(Beginning of INPUT DATA)

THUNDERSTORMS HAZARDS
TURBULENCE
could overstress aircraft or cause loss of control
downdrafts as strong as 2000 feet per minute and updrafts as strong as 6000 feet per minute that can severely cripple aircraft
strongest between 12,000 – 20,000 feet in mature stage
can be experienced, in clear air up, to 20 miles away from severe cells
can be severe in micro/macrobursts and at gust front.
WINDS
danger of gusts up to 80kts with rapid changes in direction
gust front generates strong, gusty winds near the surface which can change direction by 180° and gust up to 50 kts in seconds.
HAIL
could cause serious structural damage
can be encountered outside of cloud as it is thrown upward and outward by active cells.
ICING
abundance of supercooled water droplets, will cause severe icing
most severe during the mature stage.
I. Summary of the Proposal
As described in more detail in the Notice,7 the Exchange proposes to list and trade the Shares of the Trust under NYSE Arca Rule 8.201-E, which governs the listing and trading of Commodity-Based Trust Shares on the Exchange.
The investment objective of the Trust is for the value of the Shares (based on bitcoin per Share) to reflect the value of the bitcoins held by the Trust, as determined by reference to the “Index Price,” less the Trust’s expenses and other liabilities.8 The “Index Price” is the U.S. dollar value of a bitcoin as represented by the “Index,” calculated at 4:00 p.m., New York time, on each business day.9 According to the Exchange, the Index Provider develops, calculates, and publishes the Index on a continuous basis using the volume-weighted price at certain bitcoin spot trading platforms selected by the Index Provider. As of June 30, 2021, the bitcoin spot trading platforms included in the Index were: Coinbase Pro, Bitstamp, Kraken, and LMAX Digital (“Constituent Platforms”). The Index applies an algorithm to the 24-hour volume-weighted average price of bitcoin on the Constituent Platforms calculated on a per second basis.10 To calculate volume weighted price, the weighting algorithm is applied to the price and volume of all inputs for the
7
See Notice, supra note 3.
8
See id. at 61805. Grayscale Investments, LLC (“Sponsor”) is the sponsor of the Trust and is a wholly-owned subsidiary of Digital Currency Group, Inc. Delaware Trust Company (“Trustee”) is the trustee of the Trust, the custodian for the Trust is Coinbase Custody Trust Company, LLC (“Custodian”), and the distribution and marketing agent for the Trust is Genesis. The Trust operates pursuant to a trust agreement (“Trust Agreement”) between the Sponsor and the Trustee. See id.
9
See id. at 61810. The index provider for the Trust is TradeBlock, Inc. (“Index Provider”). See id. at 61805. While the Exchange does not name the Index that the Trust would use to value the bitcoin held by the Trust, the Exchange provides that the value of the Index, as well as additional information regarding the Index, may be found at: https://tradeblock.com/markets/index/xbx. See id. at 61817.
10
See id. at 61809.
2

(End of INPUT DATA)

▶ [TASK DETAILS]: Your task is to transcribe all of the entries word for word.

▶ [EXERCISE RESPONSE]:
THUNDERSTORMS HAZARDS
TURBULENCE
could overstress aircraft or cause loss of control
downdrafts as strong as 2000 feet per minute and updrafts as strong as 6000 feet per minute that can severely cripple aircraft
strongest between 12,000 – 20,000 feet in mature stage
can be experienced, in clear air up, to 20 miles away from severe cells
can be severe in micro/macrobursts and at gust front.
WINDS
danger of gusts up to 80kts with rapid changes in direction
gust front generates strong, gusty winds near the surface which can change direction by 180° and gust up to 50 kts in seconds.
HAIL
could cause serious structural damage
can be encountered outside of cloud as it is thrown upward and outward by active cells.
ICING
abundance of supercooled water droplets, will cause severe icing
most severe during the mature stage.
I. Summary of the Proposal
As described in more detail in the Notice,7 the Exchange proposes to list and trade the Shares of the Trust under NYSE Arca Rule 8.201-E, which governs the listing and trading of Commodity-Based Trust Shares on the Exchange.
The investment objective of the Trust is for the value of the Shares (based on bitcoin per Share) to reflect the value of the bitcoins held by the Trust, as determined by reference to the “Index Price,” less the Trust’s expenses and other liabilities.8 The “Index Price” is the U.S. dollar value of a bitcoin as represented by the “Index,” calculated at 4:00 p.m., New York time, on each business day.9 According to the Exchange, the Index Provider develops, calculates, and publishes the Index on a continuous basis using the volume-weighted price at certain bitcoin spot trading platforms selected by the Index Provider. As of June 30, 2021, the bitcoin spot trading platforms included in the Index were: Coinbase Pro, Bitstamp, Kraken, and LMAX Digital (“Constituent Platforms”). The Index applies an algorithm to the 24-hour volume-weighted average price of bitcoin on the Constituent Platforms calculated on a per second basis.10 To calculate volume weighted price, the weighting algorithm is applied to the price and volume of all inputs for the
7
See Notice, supra note 3.
8
See id. at 61805. Grayscale Investments, LLC (“Sponsor”) is the sponsor of the Trust and is a wholly-owned subsidiary of Digital Currency Group, Inc. Delaware Trust Company (“Trustee”) is the trustee of the Trust, the custodian for the Trust is Coinbase Custody Trust Company, LLC (“Custodian”), and the distribution and marketing agent for the Trust is Genesis. The Trust operates pursuant to a trust agreement (“Trust Agreement”) between the Sponsor and the Trustee. See id.
9
See id. at 61810. The index provider for the Trust is TradeBlock, Inc. (“Index Provider”). See id. at 61805. While the Exchange does not name the Index that the Trust would use to value the bitcoin held by the Trust, the Exchange provides that the value of the Index, as well as additional information regarding the Index, may be found at: https://tradeblock.com/markets/index/xbx. See id. at 61817.
10
See id. at 61809.
2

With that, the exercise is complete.